Osborne’s vision holds together remarkably well, and it appeals to me more and more every time I listen. Initially, for example, the soft edges of Op. 23 No. 7 left me wishing he would be more assertive, but repeat hearings have helped me understand how this playing serves the greater vision. Sometimes I will be in the mood for a truly monstrous Op. 23 No. 5 (the famed G minor), and when that time comes I can put on Rachmaninov’s own recording. Osborne’s view is different, but he knows what he is doing and has the elegant style to do it.

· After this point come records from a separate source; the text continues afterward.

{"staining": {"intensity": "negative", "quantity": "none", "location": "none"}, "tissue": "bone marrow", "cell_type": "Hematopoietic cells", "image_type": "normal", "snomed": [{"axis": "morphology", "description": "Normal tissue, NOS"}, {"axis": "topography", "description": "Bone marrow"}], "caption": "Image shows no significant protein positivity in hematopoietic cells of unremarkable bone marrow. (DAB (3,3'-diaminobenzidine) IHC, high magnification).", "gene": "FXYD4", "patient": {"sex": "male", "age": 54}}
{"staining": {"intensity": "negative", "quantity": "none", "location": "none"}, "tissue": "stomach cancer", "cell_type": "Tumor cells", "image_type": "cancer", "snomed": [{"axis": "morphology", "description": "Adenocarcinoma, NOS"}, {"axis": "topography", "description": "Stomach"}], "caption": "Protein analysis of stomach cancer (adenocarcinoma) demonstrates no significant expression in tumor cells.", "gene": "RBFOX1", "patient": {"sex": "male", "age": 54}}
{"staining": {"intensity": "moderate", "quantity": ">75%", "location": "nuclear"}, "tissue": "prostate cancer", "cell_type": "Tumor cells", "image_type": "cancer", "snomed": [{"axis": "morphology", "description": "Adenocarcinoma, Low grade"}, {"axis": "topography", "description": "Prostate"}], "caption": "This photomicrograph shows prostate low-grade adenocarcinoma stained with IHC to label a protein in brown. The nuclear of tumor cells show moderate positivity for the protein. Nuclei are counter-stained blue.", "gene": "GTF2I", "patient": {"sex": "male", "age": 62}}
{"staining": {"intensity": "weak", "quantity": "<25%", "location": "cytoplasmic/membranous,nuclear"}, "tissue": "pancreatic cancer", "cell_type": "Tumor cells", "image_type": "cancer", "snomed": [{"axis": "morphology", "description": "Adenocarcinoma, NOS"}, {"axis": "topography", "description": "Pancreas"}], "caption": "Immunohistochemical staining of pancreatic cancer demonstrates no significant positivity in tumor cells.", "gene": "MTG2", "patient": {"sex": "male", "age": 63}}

On the other hand, perhaps these pieces do call for more contrast at the risk of structural disunity. When I listen to Constance Keene’s admittedly highly idiosyncratic recording, now long out of print and somewhat of a collector’s holy grail, I notice the extreme staccato of Keene’s Op. 23 No. 3 (D minor) prelude, and the way the abrupt chords make the piece seem icy and forbidding. What better way to contrast it with the lyrical magic of the D major prelude that follows? One of my very favorite pieces in the set, Op. 32 No. 4 (E minor), receives a performance by Osborne that is simply too cool and distanced compared to nearly everyone else. The G sharp minor, another of my favorites, features the nigh-impossible accompaniment articulated with phenomenal ease and fluidity, but the main ‘story’ lacks the last bit of tension that Wladyslaw Szpilman and Earl Wild bring. Wild and Rodriguez also add a dash of nervousness to the opening of Op. 23 No. 1 which I have come to expect in performances, but which is missing here.

As a performance and as a vision, this really is a success. Osborne is at his very best, as one would expect, in the more lyrical moments: the D major really sings, even more than on Eldar Nebolsin’s Naxos recording of last year. He is miles ahead of the comparatively terse Rodriguez. The way that Osborne controls the slow, steady decrease in drama and tempo from the G minor prelude through the end of Op. 23 speaks of a great understanding of the cycle as a structural whole.

I cannot really recommend this as a first choice, and if you have never heard the Rachmaninov Preludes or need to buy your first recording of them, you are still better off with Vladimir Ashkenazy or the incomplete sets by Sviatoslav Richter and Earl Wild. But those who are used to fire-and-brimstone readings will want to hear this alternative take. Osborne’s performances are intelligent, thoughtful, and eloquent; they are not meant to be the last word on the subject, but rather a useful contribution to an ongoing artistic discussion of what we are finally realizing is one of the deepest, most varied bodies of work in the romantic piano repertoire. Rachmaninov lovers will want to give this album a listen, although its rewards are best enjoyed after repeated hearings.

One last word: the sound quality is stellar. Listening to the beautiful tone of Osborne’s piano, captured with such clarity and warmth by engineer David Hinitt, was a great pleasure all by itself.